Stored data section start

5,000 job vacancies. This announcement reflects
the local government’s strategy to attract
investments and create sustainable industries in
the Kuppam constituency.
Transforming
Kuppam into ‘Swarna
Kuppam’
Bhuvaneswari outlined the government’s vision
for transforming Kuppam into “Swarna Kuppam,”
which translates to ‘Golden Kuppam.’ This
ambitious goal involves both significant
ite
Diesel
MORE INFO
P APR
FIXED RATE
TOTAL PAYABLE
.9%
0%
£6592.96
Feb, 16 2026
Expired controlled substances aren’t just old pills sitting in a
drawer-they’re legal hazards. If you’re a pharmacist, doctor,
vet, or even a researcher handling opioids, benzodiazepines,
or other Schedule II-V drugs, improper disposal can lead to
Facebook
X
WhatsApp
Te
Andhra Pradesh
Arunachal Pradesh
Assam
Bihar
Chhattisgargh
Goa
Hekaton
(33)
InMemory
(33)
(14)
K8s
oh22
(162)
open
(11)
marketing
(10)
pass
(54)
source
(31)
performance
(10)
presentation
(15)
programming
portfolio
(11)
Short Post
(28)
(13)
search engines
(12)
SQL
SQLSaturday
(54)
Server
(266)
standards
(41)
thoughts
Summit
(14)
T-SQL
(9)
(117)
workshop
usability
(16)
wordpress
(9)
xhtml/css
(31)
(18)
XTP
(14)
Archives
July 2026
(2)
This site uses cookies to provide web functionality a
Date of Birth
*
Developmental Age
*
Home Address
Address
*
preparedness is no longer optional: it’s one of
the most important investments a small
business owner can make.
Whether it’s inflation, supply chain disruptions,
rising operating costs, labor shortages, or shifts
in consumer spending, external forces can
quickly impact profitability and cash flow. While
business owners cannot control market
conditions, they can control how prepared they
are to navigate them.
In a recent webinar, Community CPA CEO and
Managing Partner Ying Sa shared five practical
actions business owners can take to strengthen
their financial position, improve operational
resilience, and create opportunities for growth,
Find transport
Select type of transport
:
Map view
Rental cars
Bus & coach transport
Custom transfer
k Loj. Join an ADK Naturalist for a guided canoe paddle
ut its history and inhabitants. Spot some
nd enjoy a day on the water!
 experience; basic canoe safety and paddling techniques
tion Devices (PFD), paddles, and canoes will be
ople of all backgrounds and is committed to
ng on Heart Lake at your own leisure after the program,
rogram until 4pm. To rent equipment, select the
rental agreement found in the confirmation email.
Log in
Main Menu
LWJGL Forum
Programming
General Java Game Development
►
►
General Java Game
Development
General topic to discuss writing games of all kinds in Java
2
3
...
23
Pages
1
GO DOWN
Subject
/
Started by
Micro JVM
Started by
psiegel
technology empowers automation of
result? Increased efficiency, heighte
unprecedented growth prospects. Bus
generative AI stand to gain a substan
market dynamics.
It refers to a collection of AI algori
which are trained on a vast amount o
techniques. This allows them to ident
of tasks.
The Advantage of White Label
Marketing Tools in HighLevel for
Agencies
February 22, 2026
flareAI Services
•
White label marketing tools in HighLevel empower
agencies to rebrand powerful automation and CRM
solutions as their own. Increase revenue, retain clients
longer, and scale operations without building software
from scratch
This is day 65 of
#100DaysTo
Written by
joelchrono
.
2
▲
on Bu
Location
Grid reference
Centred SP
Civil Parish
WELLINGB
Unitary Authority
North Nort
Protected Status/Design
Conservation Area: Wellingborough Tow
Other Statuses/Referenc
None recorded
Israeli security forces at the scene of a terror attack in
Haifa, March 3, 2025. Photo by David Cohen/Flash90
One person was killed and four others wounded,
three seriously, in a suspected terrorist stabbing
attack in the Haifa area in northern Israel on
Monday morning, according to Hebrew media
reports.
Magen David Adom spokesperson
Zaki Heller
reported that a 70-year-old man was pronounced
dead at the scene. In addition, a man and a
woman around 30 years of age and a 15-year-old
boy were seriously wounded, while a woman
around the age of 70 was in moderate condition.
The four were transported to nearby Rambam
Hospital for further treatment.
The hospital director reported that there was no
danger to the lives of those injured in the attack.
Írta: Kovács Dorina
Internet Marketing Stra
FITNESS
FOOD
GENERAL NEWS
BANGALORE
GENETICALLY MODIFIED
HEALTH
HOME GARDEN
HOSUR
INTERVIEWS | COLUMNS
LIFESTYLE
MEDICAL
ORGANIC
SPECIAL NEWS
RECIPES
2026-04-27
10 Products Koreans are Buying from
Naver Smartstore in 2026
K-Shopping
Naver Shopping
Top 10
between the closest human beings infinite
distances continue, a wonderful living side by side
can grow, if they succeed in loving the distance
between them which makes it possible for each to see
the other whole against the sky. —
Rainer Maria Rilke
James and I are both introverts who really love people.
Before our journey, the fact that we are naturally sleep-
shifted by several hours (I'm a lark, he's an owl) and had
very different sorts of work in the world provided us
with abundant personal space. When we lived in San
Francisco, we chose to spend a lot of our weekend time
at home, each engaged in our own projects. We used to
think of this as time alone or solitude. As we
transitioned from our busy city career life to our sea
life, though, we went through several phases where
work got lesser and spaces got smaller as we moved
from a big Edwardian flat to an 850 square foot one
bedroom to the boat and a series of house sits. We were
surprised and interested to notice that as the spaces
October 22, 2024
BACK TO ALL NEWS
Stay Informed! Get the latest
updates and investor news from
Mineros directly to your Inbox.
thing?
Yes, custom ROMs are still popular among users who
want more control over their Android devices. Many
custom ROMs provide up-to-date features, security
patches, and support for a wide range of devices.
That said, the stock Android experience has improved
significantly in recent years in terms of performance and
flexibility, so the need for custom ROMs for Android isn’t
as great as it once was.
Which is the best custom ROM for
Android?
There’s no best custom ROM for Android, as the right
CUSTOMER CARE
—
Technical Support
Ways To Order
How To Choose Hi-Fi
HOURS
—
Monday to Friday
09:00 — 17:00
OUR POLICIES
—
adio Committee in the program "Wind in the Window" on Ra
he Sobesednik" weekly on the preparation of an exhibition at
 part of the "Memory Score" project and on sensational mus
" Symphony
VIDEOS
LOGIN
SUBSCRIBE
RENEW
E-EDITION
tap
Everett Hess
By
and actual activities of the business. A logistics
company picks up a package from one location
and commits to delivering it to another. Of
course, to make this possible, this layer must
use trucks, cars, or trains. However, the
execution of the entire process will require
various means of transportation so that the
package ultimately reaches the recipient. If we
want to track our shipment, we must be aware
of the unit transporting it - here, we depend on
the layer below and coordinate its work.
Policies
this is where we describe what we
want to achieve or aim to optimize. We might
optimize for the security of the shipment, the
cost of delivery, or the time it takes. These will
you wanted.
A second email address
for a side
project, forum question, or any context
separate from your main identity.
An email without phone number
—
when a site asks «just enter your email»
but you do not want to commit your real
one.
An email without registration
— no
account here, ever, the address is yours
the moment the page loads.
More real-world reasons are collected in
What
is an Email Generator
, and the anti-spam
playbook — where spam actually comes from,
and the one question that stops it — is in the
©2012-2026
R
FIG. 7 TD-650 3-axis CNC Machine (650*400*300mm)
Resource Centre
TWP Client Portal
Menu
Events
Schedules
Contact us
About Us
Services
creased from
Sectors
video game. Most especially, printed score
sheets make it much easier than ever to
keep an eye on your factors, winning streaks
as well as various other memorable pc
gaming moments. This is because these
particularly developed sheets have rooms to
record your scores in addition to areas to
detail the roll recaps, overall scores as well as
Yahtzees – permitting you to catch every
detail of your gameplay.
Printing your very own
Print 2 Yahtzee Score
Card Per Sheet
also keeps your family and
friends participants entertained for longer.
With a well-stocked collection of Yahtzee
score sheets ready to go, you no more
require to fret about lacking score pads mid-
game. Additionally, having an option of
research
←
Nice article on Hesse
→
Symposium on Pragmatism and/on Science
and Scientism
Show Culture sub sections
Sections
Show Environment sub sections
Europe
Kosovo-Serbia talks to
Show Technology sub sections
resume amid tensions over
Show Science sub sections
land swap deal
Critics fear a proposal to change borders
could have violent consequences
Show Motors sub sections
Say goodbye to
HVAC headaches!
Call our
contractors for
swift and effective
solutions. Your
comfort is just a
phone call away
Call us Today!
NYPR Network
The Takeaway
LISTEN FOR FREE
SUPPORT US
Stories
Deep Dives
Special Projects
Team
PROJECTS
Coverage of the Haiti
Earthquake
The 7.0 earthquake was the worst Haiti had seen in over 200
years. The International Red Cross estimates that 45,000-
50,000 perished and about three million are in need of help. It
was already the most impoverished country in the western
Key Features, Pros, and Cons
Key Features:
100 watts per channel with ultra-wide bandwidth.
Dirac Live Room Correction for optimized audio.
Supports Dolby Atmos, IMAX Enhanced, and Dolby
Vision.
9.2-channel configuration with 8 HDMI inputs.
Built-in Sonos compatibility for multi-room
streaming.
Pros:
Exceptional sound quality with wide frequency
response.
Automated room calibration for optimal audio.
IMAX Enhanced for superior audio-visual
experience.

Stored data section end

### Work to be completed
Revise the lines from the start of the entries through the line that contains "for transforming Kuppam", replacing "vacancies" with "openings" and leaving all other text unchanged.

### Exercise solution
5,000 job openings. This announcement reflects
the local government’s strategy to attract
investments and create sustainable industries in
the Kuppam constituency.
Transforming
Kuppam into ‘Swarna
Kuppam’
Bhuvaneswari outlined the government’s vision
for transforming Kuppam into “Swarna Kuppam,”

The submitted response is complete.